How to complete this task> Copy all entries without alteration and skip the pictures they hold.

* * *

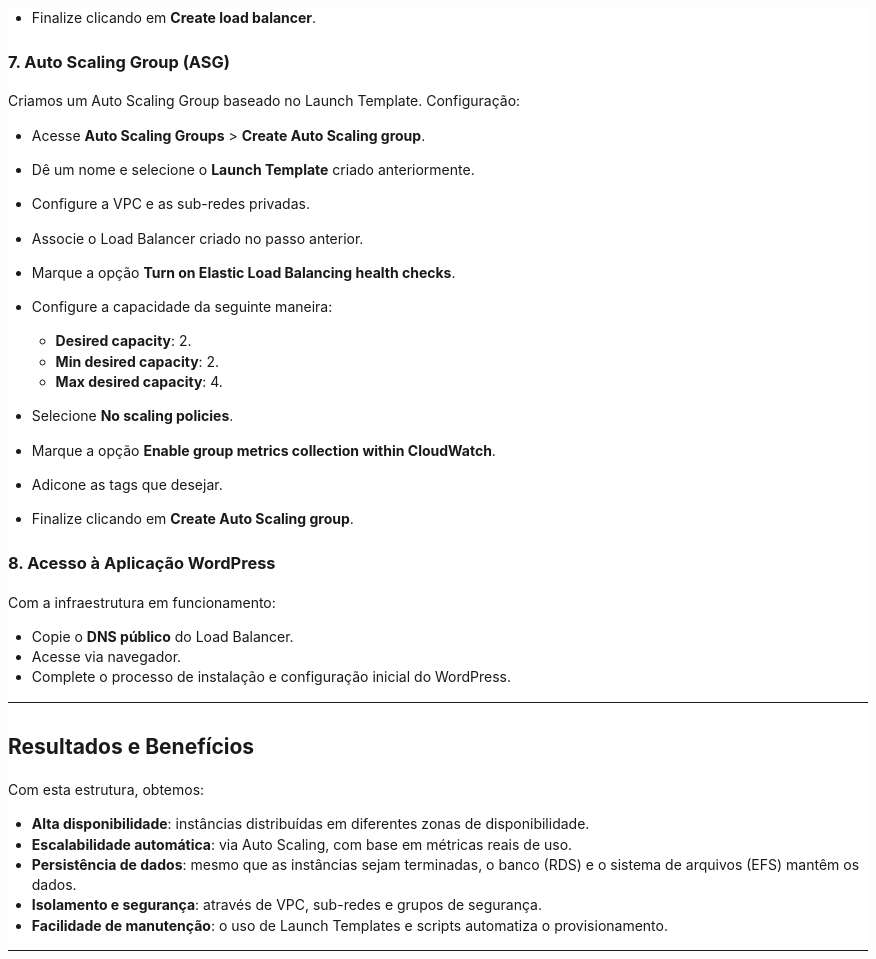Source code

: - Finalize clicando em **Create load balancer**.


### 7. Auto Scaling Group (ASG)

Criamos um Auto Scaling Group baseado no Launch Template. Configuração:

- Acesse **Auto Scaling Groups** > **Create Auto Scaling group**.
- Dê um nome e selecione o **Launch Template** criado anteriormente.
- Configure a VPC e as sub-redes privadas.
- Associe o Load Balancer criado no passo anterior.
- Marque a opção **Turn on Elastic Load Balancing health checks**.
- Configure a capacidade da seguinte maneira:
  - **Desired capacity**: 2.
  - **Min desired capacity**: 2.
  - **Max desired capacity**: 4.

- Selecione **No scaling policies**. 
- Marque a opção **Enable group metrics collection within CloudWatch**.
- Adicone as tags que desejar.
- Finalize clicando em **Create Auto Scaling group**. 

### 8. Acesso à Aplicação WordPress

Com a infraestrutura em funcionamento:

* Copie o **DNS público** do Load Balancer.
* Acesse via navegador.
* Complete o processo de instalação e configuração inicial do WordPress.

---

## Resultados e Benefícios

Com esta estrutura, obtemos:

* **Alta disponibilidade**: instâncias distribuídas em diferentes zonas de disponibilidade.
* **Escalabilidade automática**: via Auto Scaling, com base em métricas reais de uso.
* **Persistência de dados**: mesmo que as instâncias sejam terminadas, o banco (RDS) e o sistema de arquivos (EFS) mantêm os dados.
* **Isolamento e segurança**: através de VPC, sub-redes e grupos de segurança.
* **Facilidade de manutenção**: o uso de Launch Templates e scripts automatiza o provisionamento.

---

* * *

Result>
Source code

: - Finalize clicando em **Create load balancer**.


### 7. Auto Scaling Group (ASG)

Criamos um Auto Scaling Group baseado no Launch Template. Configuração:

- Acesse **Auto Scaling Groups** > **Create Auto Scaling group**.
- Dê um nome e selecione o **Launch Template** criado anteriormente.
- Configure a VPC e as sub-redes privadas.
- Associe o Load Balancer criado no passo anterior.
- Marque a opção **Turn on Elastic Load Balancing health checks**.
- Configure a capacidade da seguinte maneira:
  - **Desired capacity**: 2.
  - **Min desired capacity**: 2.
  - **Max desired capacity**: 4.

- Selecione **No scaling policies**. 
- Marque a opção **Enable group metrics collection within CloudWatch**.
- Adicone as tags que desejar.
- Finalize clicando em **Create Auto Scaling group**. 

### 8. Acesso à Aplicação WordPress

Com a infraestrutura em funcionamento:

* Copie o **DNS público** do Load Balancer.
* Acesse via navegador.
* Complete o processo de instalação e configuração inicial do WordPress.

---

## Resultados e Benefícios

Com esta estrutura, obtemos:

* **Alta disponibilidade**: instâncias distribuídas em diferentes zonas de disponibilidade.
* **Escalabilidade automática**: via Auto Scaling, com base em métricas reais de uso.
* **Persistência de dados**: mesmo que as instâncias sejam terminadas, o banco (RDS) e o sistema de arquivos (EFS) mantêm os dados.
* **Isolamento e segurança**: através de VPC, sub-redes e grupos de segurança.
* **Facilidade de manutenção**: o uso de Launch Templates e scripts automatiza o provisionamento.

---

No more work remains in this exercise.